= What to produce =
Copy everything from the start of the material down to the line that contains "Но на тот момент я об", including that line.

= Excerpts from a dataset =
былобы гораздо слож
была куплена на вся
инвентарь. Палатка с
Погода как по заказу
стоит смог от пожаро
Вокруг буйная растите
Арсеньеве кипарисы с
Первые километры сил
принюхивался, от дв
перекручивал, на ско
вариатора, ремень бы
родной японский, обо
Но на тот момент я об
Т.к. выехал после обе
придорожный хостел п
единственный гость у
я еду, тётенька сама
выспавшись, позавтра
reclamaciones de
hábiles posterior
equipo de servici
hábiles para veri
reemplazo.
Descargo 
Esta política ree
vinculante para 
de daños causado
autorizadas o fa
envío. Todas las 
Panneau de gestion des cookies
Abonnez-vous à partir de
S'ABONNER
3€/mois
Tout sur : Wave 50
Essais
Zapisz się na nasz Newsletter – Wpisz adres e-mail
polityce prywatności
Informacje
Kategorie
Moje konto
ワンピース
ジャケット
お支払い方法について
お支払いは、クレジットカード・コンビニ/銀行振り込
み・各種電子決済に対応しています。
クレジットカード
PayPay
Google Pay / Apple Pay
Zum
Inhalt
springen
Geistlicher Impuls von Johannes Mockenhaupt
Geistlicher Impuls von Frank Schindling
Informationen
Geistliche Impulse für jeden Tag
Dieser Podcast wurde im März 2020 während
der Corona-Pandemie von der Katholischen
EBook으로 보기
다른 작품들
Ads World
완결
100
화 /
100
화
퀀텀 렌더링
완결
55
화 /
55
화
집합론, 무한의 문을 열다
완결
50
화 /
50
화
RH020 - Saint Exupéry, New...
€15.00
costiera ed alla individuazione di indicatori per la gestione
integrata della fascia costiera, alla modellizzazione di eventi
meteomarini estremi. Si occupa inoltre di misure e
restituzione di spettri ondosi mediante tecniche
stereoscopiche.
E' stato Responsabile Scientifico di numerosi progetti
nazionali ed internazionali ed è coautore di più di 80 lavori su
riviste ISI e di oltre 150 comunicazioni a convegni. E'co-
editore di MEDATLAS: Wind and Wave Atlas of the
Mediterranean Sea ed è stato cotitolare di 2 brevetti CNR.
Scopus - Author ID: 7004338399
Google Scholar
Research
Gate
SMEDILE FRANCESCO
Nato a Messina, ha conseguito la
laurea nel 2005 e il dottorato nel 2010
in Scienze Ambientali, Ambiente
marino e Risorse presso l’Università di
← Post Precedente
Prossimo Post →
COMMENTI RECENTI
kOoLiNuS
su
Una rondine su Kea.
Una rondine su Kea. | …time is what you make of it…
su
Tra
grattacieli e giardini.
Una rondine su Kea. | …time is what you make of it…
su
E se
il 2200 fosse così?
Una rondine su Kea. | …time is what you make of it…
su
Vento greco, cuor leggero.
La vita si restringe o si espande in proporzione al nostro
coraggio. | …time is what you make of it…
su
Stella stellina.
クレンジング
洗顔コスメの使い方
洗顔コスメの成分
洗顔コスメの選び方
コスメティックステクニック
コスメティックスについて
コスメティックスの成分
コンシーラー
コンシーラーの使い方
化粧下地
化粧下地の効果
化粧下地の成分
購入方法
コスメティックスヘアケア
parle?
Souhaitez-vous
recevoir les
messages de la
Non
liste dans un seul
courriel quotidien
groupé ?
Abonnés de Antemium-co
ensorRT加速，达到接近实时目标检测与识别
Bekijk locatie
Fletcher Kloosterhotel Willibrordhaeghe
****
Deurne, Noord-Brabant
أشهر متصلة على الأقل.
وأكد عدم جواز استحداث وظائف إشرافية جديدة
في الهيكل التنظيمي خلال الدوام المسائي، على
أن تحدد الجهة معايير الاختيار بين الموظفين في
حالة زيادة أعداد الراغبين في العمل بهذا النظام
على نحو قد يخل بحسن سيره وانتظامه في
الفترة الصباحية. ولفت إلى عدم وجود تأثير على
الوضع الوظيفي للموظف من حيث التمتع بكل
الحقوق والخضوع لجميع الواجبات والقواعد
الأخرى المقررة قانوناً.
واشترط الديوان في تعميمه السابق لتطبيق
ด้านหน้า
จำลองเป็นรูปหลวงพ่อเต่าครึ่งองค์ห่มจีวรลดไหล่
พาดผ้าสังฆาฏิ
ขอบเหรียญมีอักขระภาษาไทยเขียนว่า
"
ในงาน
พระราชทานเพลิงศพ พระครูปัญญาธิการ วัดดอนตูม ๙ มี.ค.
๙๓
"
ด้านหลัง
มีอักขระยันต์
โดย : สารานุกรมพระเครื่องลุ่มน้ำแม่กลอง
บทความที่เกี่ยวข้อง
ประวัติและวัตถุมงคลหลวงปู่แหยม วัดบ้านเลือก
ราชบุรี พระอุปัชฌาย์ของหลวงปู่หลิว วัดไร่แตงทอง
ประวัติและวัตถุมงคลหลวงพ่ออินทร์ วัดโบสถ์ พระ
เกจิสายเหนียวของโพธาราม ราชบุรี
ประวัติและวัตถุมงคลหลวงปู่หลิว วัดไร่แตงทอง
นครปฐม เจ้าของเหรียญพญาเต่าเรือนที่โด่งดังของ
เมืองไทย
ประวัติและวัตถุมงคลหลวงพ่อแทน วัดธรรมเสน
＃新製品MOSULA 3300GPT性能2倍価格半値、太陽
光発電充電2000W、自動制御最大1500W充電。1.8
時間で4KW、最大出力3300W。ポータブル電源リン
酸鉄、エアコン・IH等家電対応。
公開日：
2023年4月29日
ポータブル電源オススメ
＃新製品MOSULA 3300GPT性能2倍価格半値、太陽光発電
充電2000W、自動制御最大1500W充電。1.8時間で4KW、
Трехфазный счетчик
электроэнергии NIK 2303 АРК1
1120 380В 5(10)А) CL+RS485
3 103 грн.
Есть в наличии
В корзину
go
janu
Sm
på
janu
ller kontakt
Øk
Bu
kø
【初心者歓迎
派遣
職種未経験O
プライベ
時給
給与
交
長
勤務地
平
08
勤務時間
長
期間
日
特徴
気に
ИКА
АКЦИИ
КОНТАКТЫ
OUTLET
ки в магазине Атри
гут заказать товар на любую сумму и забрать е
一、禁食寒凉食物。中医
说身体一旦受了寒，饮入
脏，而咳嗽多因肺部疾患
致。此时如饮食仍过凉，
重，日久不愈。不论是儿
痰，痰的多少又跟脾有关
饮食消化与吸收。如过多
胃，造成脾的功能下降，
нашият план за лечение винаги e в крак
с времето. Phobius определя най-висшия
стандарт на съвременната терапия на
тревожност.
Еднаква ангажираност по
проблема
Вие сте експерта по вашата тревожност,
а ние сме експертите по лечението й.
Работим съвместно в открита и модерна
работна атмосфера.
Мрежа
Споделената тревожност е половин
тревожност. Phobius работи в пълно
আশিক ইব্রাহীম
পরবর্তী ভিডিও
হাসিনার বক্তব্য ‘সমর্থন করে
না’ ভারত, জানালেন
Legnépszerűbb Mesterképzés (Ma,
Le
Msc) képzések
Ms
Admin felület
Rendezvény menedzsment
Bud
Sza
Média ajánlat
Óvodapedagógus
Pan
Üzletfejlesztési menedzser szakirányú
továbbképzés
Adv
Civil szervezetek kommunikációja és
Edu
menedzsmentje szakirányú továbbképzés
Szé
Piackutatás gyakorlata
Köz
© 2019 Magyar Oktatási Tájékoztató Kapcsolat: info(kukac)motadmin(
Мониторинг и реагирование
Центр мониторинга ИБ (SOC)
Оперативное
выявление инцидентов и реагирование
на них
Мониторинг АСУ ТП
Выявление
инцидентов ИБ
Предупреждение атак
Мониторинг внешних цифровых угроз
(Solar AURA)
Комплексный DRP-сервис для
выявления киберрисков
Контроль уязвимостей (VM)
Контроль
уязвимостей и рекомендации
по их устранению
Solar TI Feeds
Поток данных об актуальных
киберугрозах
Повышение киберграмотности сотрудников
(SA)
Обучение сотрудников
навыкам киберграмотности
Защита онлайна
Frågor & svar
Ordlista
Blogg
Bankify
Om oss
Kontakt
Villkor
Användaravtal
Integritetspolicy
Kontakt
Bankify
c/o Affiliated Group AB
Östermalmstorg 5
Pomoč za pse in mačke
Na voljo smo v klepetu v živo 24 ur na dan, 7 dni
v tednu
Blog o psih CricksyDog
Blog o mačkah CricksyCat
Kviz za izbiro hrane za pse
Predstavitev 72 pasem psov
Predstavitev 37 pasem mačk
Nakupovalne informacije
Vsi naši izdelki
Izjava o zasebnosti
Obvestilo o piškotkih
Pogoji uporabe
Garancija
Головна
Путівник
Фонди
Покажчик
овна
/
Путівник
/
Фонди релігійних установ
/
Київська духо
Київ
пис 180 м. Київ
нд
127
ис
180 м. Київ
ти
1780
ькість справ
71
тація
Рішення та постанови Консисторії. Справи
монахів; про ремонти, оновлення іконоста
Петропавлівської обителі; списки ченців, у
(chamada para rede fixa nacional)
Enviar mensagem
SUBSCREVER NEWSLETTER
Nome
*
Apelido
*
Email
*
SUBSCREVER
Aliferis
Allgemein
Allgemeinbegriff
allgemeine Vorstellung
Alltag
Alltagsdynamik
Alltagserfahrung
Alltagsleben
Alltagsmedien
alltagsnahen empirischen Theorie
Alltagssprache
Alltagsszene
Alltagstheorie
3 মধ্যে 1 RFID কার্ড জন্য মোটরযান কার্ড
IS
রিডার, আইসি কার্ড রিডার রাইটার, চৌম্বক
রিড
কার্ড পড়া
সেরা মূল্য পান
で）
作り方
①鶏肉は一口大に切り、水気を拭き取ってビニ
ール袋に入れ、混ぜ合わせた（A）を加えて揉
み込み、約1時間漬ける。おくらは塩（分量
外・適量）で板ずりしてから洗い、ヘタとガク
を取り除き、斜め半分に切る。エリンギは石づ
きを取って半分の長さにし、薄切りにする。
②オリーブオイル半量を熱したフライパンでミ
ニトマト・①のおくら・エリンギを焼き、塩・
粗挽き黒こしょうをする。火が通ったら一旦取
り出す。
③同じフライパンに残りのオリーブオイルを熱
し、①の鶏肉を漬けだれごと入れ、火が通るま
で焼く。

= Output for this task =
былобы гораздо слож
была куплена на вся
инвентарь. Палатка с
Погода как по заказу
стоит смог от пожаро
Вокруг буйная растите
Арсеньеве кипарисы с
Первые километры сил
принюхивался, от дв
перекручивал, на ско
вариатора, ремень бы
родной японский, обо
Но на тот момент я об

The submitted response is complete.